12. Now the distinction between the mercantile system of accountancy and cash system of accountancy as pointed out by the Supreme Court must be followed. But what was observed in that case was with respect to the clear words of section 10(5A) of the Act of 1922. What we are concerned with is as to what is the meaning to be attached to the words 'obtained any amount in respect of expenditure' occurring in section 41(1). There is not the slightest mention even if any accrual of a right so far as the words of section 41(1) is concerned in respect of an expenditure incurred in the past.

13. The general principles laid down by the Supreme Court in Kesoram Industries & Cotton Mills Ltd. v. Commissioner of Wealth-tax : [1966]59ITR767(SC) , again do not help us in solving the question before us. As to what is meant by the word 'debt' and when a debt can be said to have been due there is full discussion in Kesoram Industries & Cotton Mills Ltd.'s case 1 and the essential characteristics of a 'debt' have been clearly set out and it has been indicated that a 'debt owed' is a debt payable in future and a debt has been distinguished from a liability for a sum payable upon a contingency. The observations about the debt being a present obligation to pay a sum of money in present or in future do not help us regarding this insistence on behalf of the assessee that the court must take note of the mercantile system of account-keeping while applying the provisions of section 41(1).

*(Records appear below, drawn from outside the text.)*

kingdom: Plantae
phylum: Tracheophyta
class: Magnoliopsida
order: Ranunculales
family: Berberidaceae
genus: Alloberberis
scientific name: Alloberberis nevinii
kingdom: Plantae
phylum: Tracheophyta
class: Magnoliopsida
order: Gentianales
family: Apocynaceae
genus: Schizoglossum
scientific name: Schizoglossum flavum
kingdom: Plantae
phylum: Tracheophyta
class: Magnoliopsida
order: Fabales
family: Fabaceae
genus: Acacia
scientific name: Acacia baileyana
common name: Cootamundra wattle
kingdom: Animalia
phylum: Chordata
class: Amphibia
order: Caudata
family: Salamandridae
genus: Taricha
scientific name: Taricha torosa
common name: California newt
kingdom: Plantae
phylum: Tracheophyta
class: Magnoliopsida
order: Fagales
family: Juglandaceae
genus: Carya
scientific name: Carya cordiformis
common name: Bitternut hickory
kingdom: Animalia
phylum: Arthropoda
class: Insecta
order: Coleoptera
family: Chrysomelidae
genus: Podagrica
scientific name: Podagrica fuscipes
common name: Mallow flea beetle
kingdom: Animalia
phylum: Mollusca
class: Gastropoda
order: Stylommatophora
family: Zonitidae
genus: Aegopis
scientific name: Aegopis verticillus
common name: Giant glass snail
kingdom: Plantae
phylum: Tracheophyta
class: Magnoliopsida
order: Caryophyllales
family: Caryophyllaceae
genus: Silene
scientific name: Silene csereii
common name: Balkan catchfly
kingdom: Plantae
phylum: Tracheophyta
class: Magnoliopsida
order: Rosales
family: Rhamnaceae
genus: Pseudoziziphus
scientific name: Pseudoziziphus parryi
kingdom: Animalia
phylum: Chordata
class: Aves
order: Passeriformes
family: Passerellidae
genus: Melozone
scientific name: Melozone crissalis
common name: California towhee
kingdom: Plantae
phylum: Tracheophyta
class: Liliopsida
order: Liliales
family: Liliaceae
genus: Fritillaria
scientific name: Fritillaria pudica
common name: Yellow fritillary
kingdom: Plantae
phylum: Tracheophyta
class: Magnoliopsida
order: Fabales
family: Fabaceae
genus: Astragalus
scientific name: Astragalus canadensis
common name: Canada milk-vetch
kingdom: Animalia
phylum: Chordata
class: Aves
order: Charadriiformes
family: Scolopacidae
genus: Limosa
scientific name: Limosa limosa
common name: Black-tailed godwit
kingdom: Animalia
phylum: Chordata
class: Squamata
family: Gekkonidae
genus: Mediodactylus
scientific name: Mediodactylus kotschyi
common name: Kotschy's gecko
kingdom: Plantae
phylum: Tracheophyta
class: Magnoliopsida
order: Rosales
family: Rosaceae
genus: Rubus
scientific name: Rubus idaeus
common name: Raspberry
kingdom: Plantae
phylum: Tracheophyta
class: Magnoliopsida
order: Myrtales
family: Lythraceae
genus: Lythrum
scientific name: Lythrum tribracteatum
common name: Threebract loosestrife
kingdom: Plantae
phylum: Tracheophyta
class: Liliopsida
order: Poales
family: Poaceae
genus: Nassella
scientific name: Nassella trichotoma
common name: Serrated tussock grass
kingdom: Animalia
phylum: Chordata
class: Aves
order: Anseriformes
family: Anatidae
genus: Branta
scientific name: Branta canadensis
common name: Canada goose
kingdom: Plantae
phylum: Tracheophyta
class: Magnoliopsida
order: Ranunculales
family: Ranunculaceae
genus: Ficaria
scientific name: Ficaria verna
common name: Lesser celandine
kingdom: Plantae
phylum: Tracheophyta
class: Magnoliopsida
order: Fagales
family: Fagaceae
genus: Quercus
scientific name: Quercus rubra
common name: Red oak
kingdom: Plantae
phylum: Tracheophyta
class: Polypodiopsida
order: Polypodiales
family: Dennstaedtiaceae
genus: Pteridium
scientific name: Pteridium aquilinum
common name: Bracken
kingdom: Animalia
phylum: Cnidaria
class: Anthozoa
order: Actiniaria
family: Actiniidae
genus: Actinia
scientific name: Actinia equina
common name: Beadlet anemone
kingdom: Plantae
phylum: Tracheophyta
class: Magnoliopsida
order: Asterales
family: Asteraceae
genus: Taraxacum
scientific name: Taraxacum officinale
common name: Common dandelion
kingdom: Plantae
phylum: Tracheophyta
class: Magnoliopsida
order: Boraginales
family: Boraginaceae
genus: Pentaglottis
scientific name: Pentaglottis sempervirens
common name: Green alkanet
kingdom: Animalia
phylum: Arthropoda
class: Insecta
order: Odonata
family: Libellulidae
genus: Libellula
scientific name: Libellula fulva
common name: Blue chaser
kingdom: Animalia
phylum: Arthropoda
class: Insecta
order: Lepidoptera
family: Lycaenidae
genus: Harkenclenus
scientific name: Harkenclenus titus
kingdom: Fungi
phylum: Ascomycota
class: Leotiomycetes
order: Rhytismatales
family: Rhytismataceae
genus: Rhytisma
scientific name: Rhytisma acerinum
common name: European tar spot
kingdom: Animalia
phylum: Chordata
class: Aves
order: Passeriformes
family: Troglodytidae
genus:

14. In our opinion, the only meaning that can be attached to the words 'obtained, whether in cash or in any other manner whatsoever, any amount in respect of such loss or expenditure' incurred in any previous year clearly refer to the actual receiving of the cash of that amount. The cash may be actually received or it may be adjusted by way of an adjustment entry or a credit note or in any other form when the cash or equivalent of the cash can be said to have been received by the assess. But it must be the obtaining of the actual cash which is contemplated by the legislature when it used the words 'has obtained, whether in case or in any other manner whatsoever, any amount in respect of such loss or expenditure in the past'. In the context in which these words occur, on other meaning is possible so far as we are concerned. Under these circumstances the view taken by the Tribunal that the material date was December 5, 1962, when the Gujarat High Court pronounced its decision is not correct. It is no doubt true that by virtue of that judgment it became possible for the assessee before us to claim refund of the sales tax amounts paid in the past but by merely getting a right to claim the refund, he had not obtained the amount of the refund. The amount of the refund was obtained only after the Sales Tax Officer passed the order of refund on August 19, 1965, and it is only on that date that it could be said that the assessee before us obtained the amount of refund in respect of the expenditure of sales tax incurred by him in the previous year. Therefore, it must be held that the amount was assessable in the previous year relevant to the assessment year 1966-67, and not in the previous year relevant to the assessment year 1964-65.

15. We, therefore, answer the questions referred to us as follows :

Question No (1).

In the negative, that is, in favour of the revenue and against the assessee.

16. In the light of the above discussion, we decline to answer question No. (2) as it is not necessary to answer the same. The assessee will pay the costs of this reference to the Commissioner.